Given:- In a triangle PQR, N is a point on PR such that QN $\perp$ PR and PN.NR = QN2

To prove:-$\angle$ PQR = 90°

Proof:

We have PN.NR = QN2

$\\\Rightarrow PN.NR=QN.QN\\\frac{PN}{QN}=\frac{QN}{NR}\; \; \; \; \; \; \; ....(1)$

$In \Delta QNP \; and\; \Delta RNQ$

$\frac{PN}{QN}=\frac{QN}{NR}$

and $\angle$PNQ = $\angle$RNQ          (each equal to 90°)

we know that if one angle of a triangle is equal to one angle of another triangle and the sides including these angles are in the same ratio, then the triangles are similar by SAS similarity criterion.

$\therefore \Delta QNP \sim \Delta RNQ$

Then $\Delta$QNP and $\Delta$RNQ are equiangular.

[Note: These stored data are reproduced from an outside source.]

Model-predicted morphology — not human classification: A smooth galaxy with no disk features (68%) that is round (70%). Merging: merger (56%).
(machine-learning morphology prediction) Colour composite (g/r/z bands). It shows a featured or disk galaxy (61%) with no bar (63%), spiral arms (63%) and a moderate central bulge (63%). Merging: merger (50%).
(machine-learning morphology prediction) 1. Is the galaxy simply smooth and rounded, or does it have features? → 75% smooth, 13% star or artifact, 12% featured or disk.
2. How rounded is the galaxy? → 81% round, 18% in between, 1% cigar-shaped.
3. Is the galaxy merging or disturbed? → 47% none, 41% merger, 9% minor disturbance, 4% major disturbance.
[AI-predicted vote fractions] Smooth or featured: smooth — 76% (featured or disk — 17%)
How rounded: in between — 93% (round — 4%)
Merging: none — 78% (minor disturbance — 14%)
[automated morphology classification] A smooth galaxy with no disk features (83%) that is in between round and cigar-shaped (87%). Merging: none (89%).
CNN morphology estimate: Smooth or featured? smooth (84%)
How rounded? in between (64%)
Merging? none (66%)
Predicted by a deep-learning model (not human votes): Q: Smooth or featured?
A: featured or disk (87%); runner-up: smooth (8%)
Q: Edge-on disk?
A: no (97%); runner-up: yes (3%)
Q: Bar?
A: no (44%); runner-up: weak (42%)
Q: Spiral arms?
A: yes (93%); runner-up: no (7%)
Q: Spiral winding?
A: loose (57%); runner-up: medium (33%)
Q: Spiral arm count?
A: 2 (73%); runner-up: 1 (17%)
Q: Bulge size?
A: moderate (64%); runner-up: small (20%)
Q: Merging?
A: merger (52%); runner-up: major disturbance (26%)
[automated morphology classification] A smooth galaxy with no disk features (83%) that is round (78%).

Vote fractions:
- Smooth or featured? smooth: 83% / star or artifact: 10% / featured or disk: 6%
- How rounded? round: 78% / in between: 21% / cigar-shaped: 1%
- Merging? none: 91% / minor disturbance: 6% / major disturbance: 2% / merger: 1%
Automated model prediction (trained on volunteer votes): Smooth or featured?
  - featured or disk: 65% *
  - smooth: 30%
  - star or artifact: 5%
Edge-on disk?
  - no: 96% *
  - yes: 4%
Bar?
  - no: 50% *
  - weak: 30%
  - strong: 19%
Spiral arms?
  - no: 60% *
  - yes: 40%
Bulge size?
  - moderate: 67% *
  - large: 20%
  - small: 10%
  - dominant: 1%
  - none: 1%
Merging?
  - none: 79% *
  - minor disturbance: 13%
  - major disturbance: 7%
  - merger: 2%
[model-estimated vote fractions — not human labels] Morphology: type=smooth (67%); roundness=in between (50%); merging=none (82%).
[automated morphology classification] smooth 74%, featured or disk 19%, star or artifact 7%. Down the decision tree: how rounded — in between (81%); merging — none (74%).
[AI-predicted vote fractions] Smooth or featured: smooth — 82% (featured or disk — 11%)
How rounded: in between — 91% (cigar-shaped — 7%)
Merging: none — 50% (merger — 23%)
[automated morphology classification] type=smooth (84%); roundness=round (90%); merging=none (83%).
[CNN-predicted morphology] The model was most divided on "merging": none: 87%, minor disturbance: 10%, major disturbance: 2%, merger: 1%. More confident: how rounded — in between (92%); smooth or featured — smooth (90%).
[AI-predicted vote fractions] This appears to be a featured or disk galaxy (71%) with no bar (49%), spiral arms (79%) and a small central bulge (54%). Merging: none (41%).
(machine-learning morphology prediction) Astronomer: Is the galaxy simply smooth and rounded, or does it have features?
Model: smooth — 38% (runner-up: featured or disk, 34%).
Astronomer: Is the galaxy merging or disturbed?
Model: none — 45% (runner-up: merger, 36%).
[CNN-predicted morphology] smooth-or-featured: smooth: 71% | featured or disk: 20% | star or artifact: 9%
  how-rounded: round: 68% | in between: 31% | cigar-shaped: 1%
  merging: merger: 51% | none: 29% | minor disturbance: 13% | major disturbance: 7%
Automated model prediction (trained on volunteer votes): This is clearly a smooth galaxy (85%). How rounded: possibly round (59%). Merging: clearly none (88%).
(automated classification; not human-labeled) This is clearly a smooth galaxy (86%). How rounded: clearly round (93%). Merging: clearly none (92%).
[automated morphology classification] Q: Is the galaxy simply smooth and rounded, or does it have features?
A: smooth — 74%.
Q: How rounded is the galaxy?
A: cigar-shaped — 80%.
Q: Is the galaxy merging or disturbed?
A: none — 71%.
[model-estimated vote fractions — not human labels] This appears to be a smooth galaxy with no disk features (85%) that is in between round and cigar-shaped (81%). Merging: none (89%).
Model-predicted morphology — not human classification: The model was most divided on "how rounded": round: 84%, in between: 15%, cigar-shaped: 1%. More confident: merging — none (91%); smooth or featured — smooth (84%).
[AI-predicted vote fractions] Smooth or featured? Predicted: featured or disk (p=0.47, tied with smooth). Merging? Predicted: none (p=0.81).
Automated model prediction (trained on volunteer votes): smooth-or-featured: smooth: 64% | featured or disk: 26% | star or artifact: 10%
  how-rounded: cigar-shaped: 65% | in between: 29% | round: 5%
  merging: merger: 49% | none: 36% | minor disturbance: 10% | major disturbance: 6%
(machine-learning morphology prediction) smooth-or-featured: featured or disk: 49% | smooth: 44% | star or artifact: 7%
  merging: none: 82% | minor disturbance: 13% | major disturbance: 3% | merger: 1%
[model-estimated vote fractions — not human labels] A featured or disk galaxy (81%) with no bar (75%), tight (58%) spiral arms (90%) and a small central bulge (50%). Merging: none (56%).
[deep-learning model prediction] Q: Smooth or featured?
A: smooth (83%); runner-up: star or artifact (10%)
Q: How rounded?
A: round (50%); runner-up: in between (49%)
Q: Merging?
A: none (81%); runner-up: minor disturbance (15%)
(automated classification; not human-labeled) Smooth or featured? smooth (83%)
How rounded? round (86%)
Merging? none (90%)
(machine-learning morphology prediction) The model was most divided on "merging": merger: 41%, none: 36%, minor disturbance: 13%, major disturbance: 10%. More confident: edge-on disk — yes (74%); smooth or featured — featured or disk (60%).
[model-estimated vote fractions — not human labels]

i.e.   $\angle PQN = \angle QRN \; \; \; \; \; ....(2)$

$\angle RQN = \angle QPN \; \; \; \; \; ....(3)$

adding equation (2) and (3) we get

$\angle PQN + \angle RQN = \angle QRN + \angle QPN$

$\Rightarrow \angle PQR = \angle QRN + \angle QPN \; \; \; \; \; ...(4)$

In triangle PQR

$\angle PQR + \angle QPR + \angle QRP = 180^{o}$

$\angle PQR + \angle QPN + \angle QRN = 180^{o}$

$\begin{Bmatrix} \because \angle QPR=\angle QPN \\\angle QRP=\angle QRN \end{Bmatrix}$

$\angle PQR + \angle PQR = 180^{o}$

[Using equation (4)]

$2\angle PQR=180^{o}$

$\angle PQR=\frac{180^{o}}{2}$

$\angle PQR=90^{o}$

Hence proved

#### Corresponding sides of two similar triangles are in the ratio of 2 : 3. If the area of the smaller triangle is 48 cm2, find the area of the larger triangle.

Given:- Corresponding sides of two similar triangles are in the ratio of 2 : 3.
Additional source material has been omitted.